-- Exercise directions --
Repeat all of the data below word for word, keeping no images.

-- Supplied material --
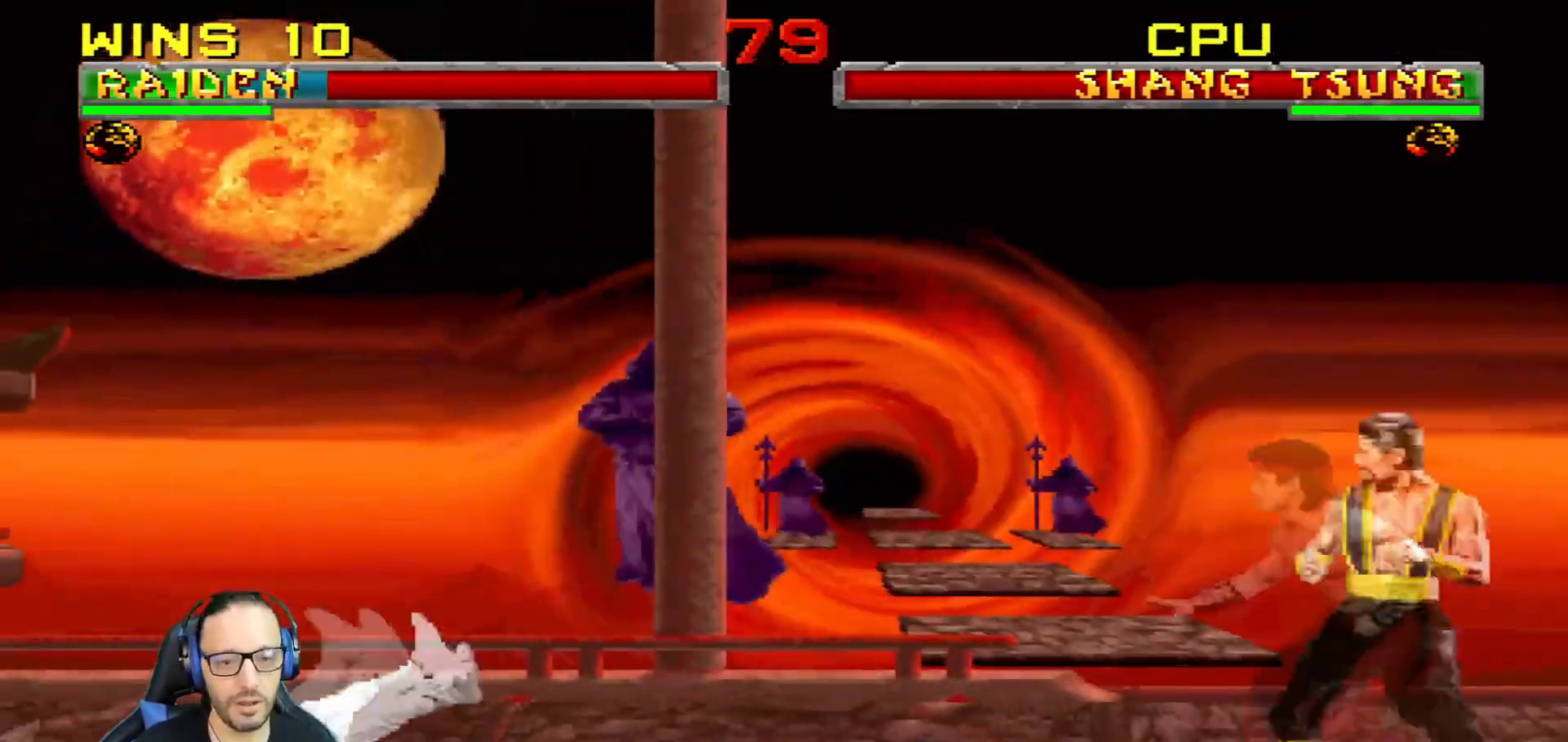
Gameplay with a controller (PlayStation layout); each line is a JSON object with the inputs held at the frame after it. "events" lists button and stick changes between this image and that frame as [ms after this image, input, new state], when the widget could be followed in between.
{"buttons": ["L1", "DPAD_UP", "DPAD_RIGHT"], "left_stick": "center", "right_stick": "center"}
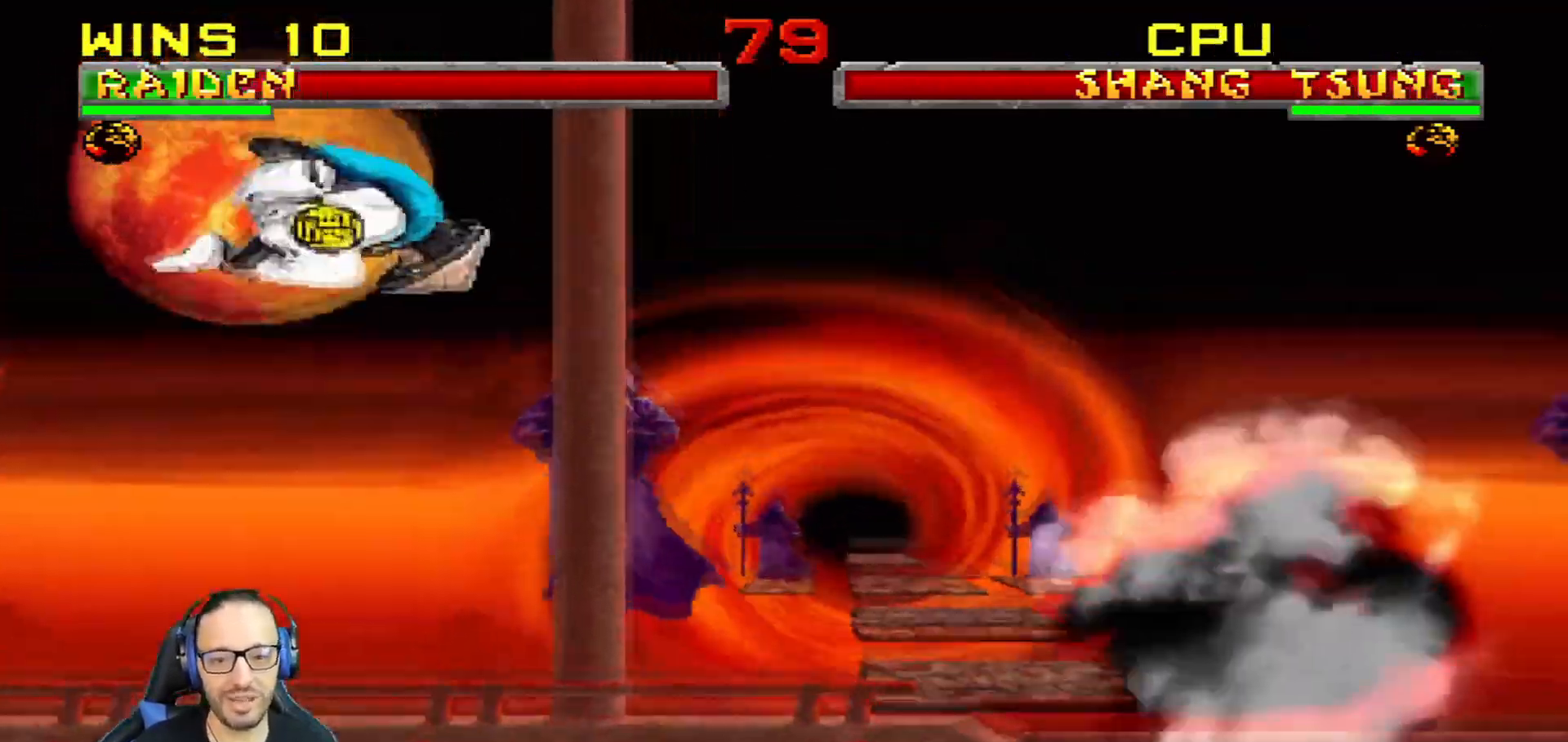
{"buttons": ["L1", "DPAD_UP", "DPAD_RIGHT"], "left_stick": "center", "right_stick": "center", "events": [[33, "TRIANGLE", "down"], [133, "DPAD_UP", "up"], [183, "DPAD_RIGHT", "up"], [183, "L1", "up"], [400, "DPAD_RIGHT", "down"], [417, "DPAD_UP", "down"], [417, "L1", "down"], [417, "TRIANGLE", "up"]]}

-- Exercise response --
Gameplay with a controller (PlayStation layout); each line is a JSON object with the inputs held at the frame after it. "events" lists button and stick changes between this image and that frame as [ms after this image, input, new state], when the widget could be followed in between.
{"buttons": ["L1", "DPAD_UP", "DPAD_RIGHT"], "left_stick": "center", "right_stick": "center"}
{"buttons": ["L1", "DPAD_UP", "DPAD_RIGHT"], "left_stick": "center", "right_stick": "center", "events": [[33, "TRIANGLE", "down"], [133, "DPAD_UP", "up"], [183, "DPAD_RIGHT", "up"], [183, "L1", "up"], [400, "DPAD_RIGHT", "down"], [417, "DPAD_UP", "down"], [417, "L1", "down"], [417, "TRIANGLE", "up"]]}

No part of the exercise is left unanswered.